The first full-length history of college teaching in the United States
from the nineteenth century to the present, this book sheds new light on
the ongoing tension between the modern scholarly ideal--scientific,
objective, and dispassionate--and the inevitably subjective nature of
day-to-day instruction.
American college teaching is in crisis, or so we are told. But we've
heard that complaint for the past 150 years, as critics have denounced
the poor quality of instruction in undergraduate classrooms. Students
daydream in gigantic lecture halls while a professor drones on, or they
meet with a teaching assistant for an hour of aimless discussion. The
modern university does not reward teaching, so faculty members at every
level neglect it in favor of research and publication.
In the first book-length history of American college teaching, Jonathan
Zimmerman confirms but also contradicts these perennial complaints.

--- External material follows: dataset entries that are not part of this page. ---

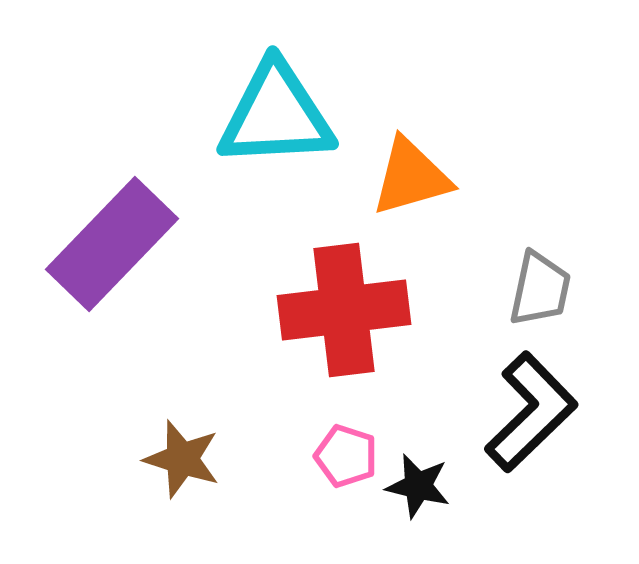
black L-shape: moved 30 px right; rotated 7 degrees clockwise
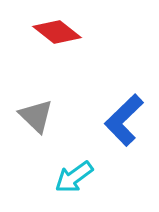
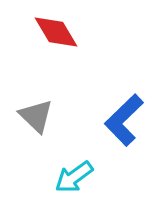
red diamond: moved 1 px left; rotated 21 degrees clockwise
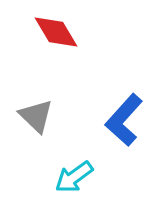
blue L-shape: rotated 4 degrees counterclockwise
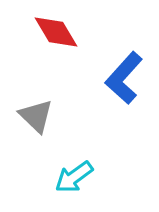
blue L-shape: moved 42 px up
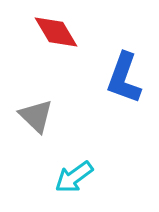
blue L-shape: rotated 22 degrees counterclockwise
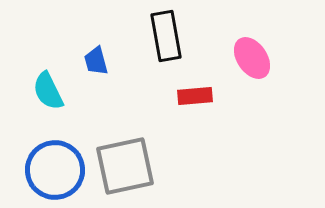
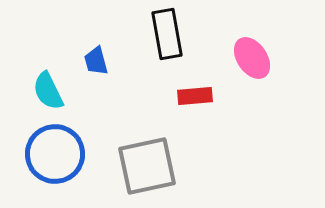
black rectangle: moved 1 px right, 2 px up
gray square: moved 22 px right
blue circle: moved 16 px up
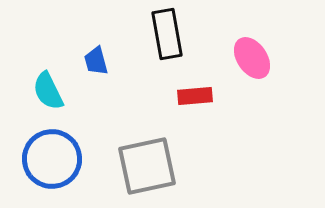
blue circle: moved 3 px left, 5 px down
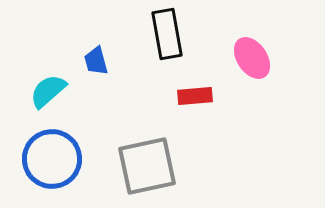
cyan semicircle: rotated 75 degrees clockwise
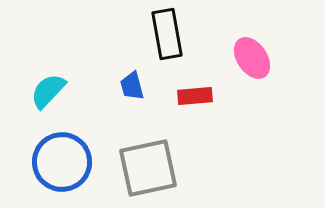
blue trapezoid: moved 36 px right, 25 px down
cyan semicircle: rotated 6 degrees counterclockwise
blue circle: moved 10 px right, 3 px down
gray square: moved 1 px right, 2 px down
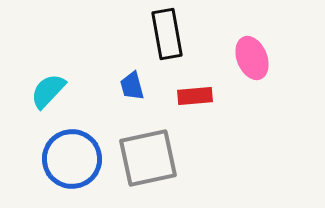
pink ellipse: rotated 12 degrees clockwise
blue circle: moved 10 px right, 3 px up
gray square: moved 10 px up
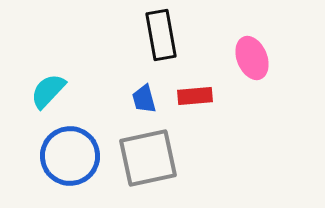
black rectangle: moved 6 px left, 1 px down
blue trapezoid: moved 12 px right, 13 px down
blue circle: moved 2 px left, 3 px up
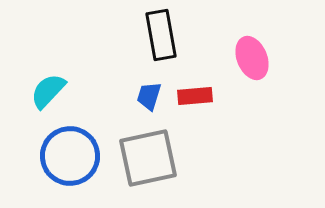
blue trapezoid: moved 5 px right, 3 px up; rotated 32 degrees clockwise
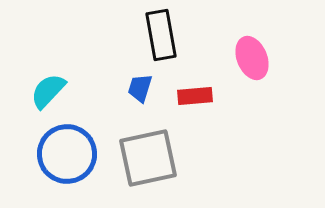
blue trapezoid: moved 9 px left, 8 px up
blue circle: moved 3 px left, 2 px up
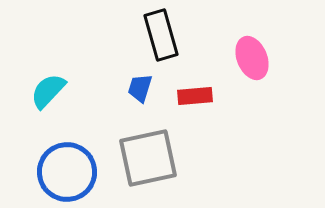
black rectangle: rotated 6 degrees counterclockwise
blue circle: moved 18 px down
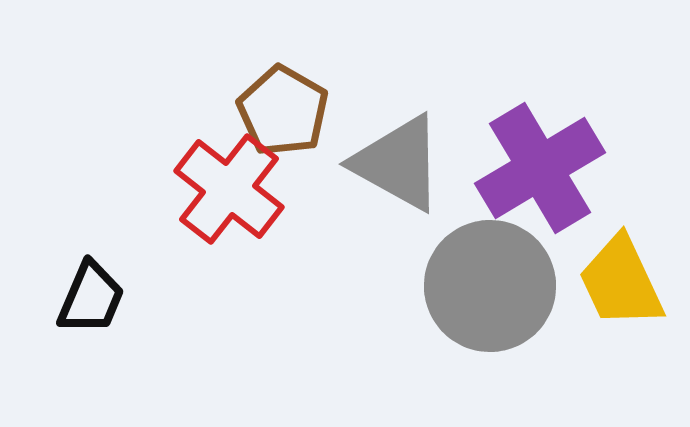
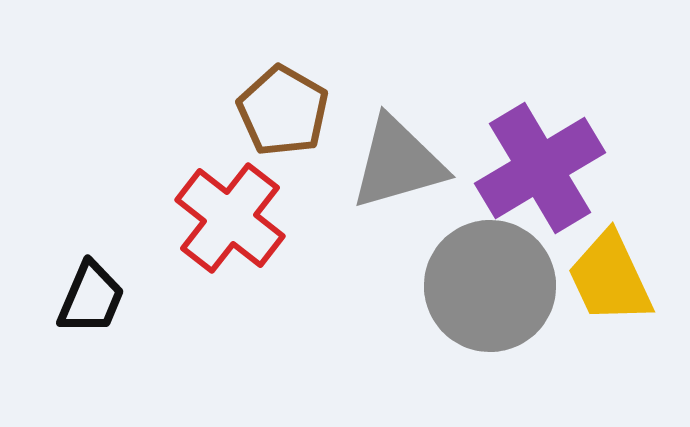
gray triangle: rotated 45 degrees counterclockwise
red cross: moved 1 px right, 29 px down
yellow trapezoid: moved 11 px left, 4 px up
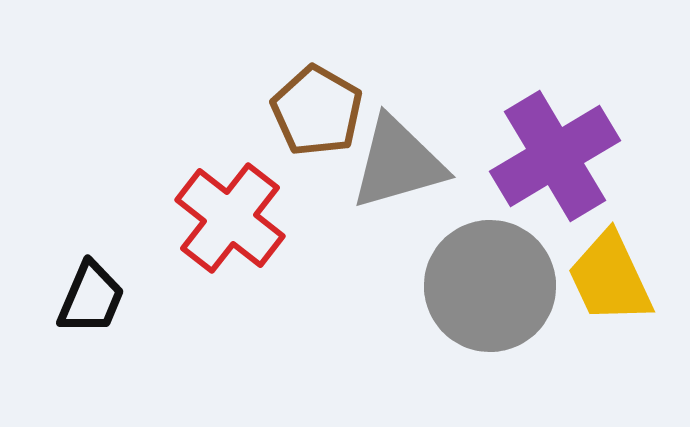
brown pentagon: moved 34 px right
purple cross: moved 15 px right, 12 px up
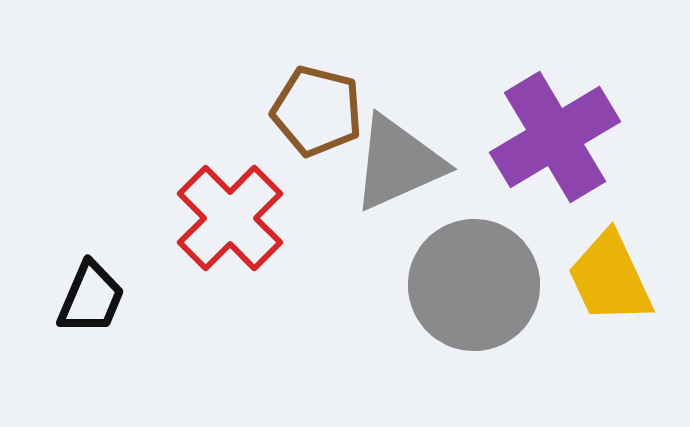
brown pentagon: rotated 16 degrees counterclockwise
purple cross: moved 19 px up
gray triangle: rotated 8 degrees counterclockwise
red cross: rotated 7 degrees clockwise
gray circle: moved 16 px left, 1 px up
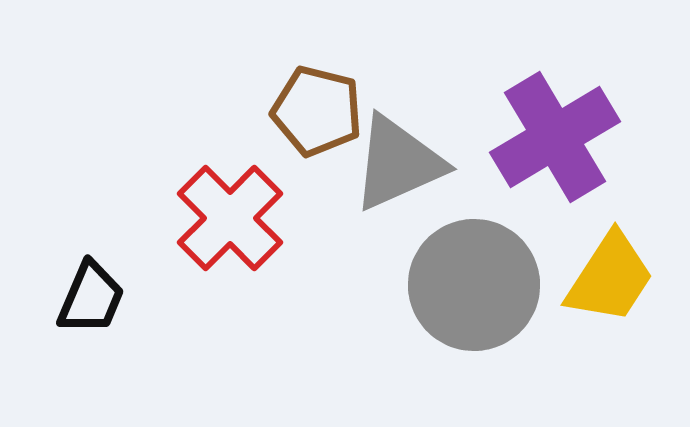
yellow trapezoid: rotated 122 degrees counterclockwise
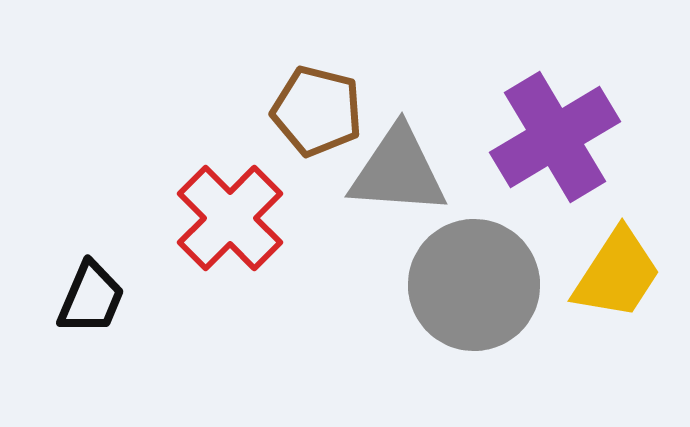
gray triangle: moved 8 px down; rotated 28 degrees clockwise
yellow trapezoid: moved 7 px right, 4 px up
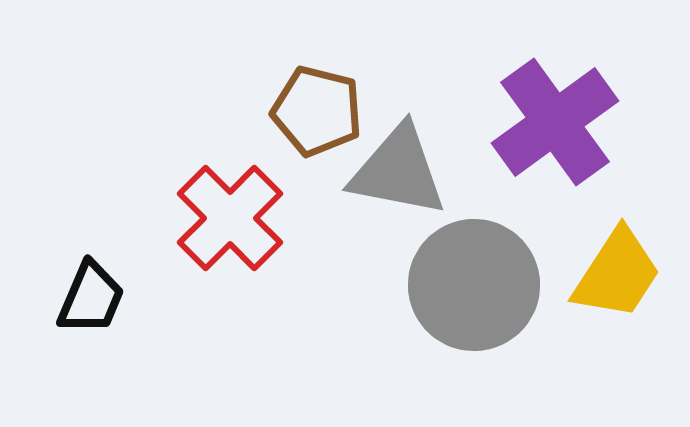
purple cross: moved 15 px up; rotated 5 degrees counterclockwise
gray triangle: rotated 7 degrees clockwise
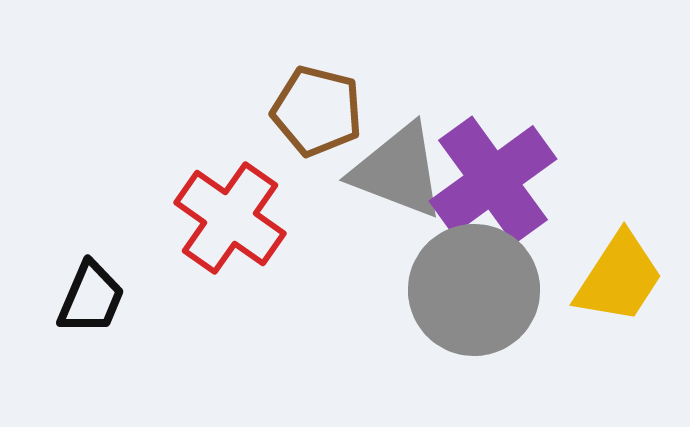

Drawing upon a wide range of previously unexamined sources, The Amateur
Hour shows how generations of undergraduates indicted the weak
instruction they received. But Zimmerman also chronicles institutional
efforts to improve it, especially by making teaching more "personal." As
higher education grew into a gigantic industry, he writes, American
colleges and universities introduced small-group activities and other
reforms designed to counter the anonymity of mass instruction. They also
experimented with new technologies like television and computers, which
promised to "personalize" teaching by tailoring it to the individual
interests and abilities of each student.
But, Zimmerman reveals, the emphasis on the personal inhibited the
professionalization of college teaching, which remains, ultimately, an
amateur enterprise. The more that Americans treated teaching as a highly
personal endeavor, dependent on the idiosyncrasies of the instructor,
the less they could develop shared standards for it. Nor have they
rigorously documented college instruction, a highly public activity
which has taken place mostly in private. Pushing open the classroom
door, The Amateur Hour illuminates American college teaching and
frames a fresh case for restoring intimate learning communities,
especially for America's least privileged students. Anyone who wants to
change college teaching will have to start here.